今の茶道部の有様を見たら、がっかりするどころじゃ済まないだろうな。
「だったら、4月までは普通に活動していればよかったのに。お茶会をしているときは、いつ先輩がやってくるかと思って落ち着かなかったわよ」
割と自由な感じのかおる先輩に対して、副部長の由実花先輩はしっかりものの良識派だ。
「最初が肝心だから! それに、もし踏み込まれても大丈夫。今日は活動をお休みして高島先生の恋の相談に乗っているところなんです、とか言っておけば」
ドーンと胸を張るかおる先輩。
この人背は小さいけど、出るところは出ているんだよ。張る胸があってうらやましい限りです。
「それは、高島先生に話を合わせてもらわないとダメなんじゃ・・・って、もしかして?」
対して、由実花先輩はスラリと背の高いモデル体型。胸は発展途上な感じだけど、これはこれでうらやましい。
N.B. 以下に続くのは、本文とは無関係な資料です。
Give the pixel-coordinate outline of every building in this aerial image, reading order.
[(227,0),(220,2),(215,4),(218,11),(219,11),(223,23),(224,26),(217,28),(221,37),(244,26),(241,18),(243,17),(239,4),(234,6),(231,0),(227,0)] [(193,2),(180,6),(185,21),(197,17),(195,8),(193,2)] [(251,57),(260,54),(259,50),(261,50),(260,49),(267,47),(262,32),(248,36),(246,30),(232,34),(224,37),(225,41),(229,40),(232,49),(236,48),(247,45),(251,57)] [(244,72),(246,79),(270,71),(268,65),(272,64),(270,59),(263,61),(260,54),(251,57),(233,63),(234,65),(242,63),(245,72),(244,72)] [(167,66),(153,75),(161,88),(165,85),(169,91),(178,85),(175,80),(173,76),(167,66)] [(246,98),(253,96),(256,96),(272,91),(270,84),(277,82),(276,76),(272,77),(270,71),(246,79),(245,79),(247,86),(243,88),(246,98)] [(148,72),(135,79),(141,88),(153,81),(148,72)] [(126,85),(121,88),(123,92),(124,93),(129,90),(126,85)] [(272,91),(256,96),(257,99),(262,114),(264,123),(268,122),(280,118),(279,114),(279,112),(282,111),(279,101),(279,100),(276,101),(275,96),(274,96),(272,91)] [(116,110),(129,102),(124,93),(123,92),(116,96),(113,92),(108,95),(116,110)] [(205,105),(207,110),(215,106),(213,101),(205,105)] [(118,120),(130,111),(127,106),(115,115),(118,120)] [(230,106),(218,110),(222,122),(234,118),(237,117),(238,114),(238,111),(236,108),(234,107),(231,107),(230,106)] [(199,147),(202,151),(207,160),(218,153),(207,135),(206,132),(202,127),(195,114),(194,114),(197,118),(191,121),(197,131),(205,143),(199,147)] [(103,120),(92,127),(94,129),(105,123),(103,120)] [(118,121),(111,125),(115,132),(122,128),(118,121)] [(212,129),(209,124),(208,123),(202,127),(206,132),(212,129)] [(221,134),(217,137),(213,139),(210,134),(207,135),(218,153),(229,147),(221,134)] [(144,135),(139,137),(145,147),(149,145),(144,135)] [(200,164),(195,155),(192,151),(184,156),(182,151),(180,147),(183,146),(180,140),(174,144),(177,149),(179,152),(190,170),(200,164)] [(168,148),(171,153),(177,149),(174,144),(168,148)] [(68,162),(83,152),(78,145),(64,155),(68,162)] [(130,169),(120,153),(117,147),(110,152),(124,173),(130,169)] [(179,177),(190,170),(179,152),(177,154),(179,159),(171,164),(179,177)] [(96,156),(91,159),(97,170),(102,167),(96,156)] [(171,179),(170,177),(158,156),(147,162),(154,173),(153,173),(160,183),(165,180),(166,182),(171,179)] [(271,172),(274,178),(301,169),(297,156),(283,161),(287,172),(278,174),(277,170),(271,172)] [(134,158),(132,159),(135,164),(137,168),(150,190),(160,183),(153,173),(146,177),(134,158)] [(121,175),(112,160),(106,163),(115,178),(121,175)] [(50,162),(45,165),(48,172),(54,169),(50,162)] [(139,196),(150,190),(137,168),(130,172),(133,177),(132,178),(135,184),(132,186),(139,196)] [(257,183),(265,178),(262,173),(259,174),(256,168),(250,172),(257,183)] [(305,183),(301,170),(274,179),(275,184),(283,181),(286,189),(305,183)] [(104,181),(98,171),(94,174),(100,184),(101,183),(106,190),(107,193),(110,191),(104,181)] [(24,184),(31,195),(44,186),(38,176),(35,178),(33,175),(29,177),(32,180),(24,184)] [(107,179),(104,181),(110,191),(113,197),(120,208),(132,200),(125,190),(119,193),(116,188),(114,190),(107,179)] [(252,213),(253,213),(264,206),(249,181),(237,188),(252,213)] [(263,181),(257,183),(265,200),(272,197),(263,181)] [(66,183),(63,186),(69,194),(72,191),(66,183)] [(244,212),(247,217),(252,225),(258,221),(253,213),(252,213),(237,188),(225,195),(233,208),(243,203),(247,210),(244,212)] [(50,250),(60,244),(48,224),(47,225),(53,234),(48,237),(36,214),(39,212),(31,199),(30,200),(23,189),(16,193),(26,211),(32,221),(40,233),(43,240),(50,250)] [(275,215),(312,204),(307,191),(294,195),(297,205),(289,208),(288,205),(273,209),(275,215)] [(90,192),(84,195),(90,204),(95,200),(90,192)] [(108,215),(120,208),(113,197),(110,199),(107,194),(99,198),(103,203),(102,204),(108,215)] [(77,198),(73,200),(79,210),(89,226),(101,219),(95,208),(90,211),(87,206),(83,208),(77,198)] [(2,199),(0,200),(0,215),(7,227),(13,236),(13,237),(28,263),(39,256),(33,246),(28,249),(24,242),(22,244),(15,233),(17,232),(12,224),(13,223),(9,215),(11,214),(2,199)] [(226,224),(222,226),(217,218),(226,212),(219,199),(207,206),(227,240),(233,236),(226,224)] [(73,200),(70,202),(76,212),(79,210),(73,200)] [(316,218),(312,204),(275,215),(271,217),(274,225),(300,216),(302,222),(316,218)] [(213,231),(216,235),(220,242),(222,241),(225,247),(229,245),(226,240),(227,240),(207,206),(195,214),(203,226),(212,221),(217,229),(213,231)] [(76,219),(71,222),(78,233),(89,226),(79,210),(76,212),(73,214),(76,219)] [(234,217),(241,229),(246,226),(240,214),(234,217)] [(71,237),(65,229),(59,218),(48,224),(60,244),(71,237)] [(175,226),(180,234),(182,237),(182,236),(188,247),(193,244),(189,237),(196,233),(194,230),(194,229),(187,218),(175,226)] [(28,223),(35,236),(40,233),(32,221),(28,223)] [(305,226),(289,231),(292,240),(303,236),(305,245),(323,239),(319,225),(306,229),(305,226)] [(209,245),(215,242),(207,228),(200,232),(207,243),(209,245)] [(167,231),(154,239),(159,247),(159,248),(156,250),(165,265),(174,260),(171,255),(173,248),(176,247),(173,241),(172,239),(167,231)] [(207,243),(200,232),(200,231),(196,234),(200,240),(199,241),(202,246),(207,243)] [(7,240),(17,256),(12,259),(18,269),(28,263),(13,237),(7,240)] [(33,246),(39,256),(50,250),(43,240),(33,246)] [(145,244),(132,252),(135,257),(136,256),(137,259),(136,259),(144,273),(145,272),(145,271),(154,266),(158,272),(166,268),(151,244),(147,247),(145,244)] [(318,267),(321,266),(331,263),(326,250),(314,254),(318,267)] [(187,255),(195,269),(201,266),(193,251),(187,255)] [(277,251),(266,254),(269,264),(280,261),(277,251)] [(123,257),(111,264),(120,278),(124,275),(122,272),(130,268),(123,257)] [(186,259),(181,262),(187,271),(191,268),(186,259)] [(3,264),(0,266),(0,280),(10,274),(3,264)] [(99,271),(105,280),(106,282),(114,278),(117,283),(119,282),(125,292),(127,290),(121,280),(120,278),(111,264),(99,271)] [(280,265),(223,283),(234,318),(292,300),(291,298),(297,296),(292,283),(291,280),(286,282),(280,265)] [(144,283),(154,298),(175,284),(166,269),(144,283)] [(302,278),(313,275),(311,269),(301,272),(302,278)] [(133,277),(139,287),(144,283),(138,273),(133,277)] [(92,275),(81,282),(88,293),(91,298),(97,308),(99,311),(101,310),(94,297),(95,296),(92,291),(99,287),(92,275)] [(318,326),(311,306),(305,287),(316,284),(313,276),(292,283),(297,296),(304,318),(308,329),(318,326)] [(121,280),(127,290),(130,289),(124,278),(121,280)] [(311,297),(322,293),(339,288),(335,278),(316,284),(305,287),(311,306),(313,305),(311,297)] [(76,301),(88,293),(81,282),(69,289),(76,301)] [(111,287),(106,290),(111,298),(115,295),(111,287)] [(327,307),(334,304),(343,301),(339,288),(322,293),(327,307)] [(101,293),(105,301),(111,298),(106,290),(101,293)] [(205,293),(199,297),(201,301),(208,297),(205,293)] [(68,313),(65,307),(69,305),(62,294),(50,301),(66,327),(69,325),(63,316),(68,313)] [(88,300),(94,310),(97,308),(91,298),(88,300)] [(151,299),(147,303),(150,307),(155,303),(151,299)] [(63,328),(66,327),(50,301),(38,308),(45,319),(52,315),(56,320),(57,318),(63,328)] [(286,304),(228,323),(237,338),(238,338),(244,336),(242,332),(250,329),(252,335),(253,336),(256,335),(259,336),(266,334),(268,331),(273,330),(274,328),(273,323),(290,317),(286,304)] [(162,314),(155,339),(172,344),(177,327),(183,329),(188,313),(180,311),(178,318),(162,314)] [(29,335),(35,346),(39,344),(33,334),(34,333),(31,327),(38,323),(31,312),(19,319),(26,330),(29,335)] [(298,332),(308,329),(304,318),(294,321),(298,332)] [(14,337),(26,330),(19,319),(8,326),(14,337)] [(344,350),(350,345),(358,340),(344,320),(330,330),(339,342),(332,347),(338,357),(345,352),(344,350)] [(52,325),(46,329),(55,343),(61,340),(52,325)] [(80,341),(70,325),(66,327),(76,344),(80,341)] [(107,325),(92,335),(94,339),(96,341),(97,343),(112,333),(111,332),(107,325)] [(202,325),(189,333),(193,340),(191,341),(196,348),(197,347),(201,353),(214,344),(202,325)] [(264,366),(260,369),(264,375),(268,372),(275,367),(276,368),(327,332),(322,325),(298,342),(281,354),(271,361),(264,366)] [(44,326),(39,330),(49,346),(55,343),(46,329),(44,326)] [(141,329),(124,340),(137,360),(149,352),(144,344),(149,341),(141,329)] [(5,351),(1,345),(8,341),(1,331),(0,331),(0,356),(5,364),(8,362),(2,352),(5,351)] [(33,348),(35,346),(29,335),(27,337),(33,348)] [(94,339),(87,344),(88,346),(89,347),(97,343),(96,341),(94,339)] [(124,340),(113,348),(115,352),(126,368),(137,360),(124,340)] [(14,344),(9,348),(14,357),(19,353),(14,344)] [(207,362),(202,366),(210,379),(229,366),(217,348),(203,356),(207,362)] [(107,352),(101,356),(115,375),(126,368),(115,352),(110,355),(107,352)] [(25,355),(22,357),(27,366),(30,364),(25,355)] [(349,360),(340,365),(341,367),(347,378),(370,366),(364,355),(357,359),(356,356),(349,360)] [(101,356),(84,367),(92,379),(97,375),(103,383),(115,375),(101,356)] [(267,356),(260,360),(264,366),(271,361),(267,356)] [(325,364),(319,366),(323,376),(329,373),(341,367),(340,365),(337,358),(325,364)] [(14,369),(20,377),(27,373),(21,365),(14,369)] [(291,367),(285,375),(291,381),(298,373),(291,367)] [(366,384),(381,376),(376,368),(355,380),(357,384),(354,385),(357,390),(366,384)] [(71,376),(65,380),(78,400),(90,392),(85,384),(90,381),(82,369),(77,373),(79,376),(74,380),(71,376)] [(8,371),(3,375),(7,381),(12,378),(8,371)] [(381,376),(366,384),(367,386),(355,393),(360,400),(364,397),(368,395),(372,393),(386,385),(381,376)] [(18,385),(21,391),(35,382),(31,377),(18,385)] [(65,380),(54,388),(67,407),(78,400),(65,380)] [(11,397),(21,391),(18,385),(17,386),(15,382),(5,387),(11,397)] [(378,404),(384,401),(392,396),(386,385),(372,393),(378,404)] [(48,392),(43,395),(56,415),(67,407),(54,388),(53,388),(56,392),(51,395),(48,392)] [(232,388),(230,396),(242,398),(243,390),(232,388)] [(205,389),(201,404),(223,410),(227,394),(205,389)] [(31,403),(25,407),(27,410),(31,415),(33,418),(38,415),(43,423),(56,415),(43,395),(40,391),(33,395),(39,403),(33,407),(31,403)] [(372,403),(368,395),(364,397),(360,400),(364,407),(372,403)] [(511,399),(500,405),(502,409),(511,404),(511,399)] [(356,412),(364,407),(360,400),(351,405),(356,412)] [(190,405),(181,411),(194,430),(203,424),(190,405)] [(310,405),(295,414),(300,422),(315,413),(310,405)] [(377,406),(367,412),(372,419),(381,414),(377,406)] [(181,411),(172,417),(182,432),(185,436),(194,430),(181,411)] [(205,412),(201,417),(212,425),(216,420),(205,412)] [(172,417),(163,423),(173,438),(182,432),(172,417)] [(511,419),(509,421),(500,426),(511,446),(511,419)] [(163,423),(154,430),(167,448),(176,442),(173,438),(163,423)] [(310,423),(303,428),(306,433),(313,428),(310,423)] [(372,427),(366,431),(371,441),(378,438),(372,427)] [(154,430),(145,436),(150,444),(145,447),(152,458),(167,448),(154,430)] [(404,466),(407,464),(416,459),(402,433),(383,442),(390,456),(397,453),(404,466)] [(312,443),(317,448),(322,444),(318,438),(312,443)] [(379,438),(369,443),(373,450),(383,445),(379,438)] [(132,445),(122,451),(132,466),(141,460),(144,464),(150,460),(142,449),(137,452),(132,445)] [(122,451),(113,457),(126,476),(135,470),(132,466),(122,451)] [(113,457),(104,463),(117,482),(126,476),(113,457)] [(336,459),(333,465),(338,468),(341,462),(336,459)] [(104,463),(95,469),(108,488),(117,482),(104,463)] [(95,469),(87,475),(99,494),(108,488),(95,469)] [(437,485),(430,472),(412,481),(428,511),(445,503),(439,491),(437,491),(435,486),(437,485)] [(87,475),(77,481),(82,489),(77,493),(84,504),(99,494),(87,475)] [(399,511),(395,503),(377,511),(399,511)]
「うん。花ちゃんも知ってるみたいだね。校長先生たちの話のあと、あの二人の話は適当に聞き流しとけばいいからって言われたよ」
「そ、そう・・・・。いずれにしても、校長先生たちからの依頼は、余計なお世話というか、本人にその気がない以上どうしようもないのではと思うけれど。安請け合いをして大丈夫なの」
高島先生が事情を知っているというところはサラリと流して、依頼が失敗した時のことを心配しているのか、由実花先輩は顔を曇らせている。
うん。正直、私もこの依頼は今年も失敗するのではと思っている。
だって、本人にその気がないし。
「問題ないでしょ。引き受けたからには何もしないわけにはいかないし、お茶会の時に恋バナ的なことを振っていこうとは思っているけど、ダメならダメでしょうがないよ。引退の時に、力が及びませんでした。後のことは後輩に託しますって言っておけばいいでしょ」
え? ちょっ!?
何ですか!? その負の遺産は!? いりませんから!!
「なるほど。そういうことか」
由実花先輩。気の毒そうにこっちを見るのはやめてください。
だって、あの人、「デートしている時間があったら、ゲームしてたいし。未開封のゲームが山と積まれている上に、今後も気になるゲームが次々と発売されていくんだぞ? 時間は有限だからな。有効に使わないと」とか真顔で言っていたし。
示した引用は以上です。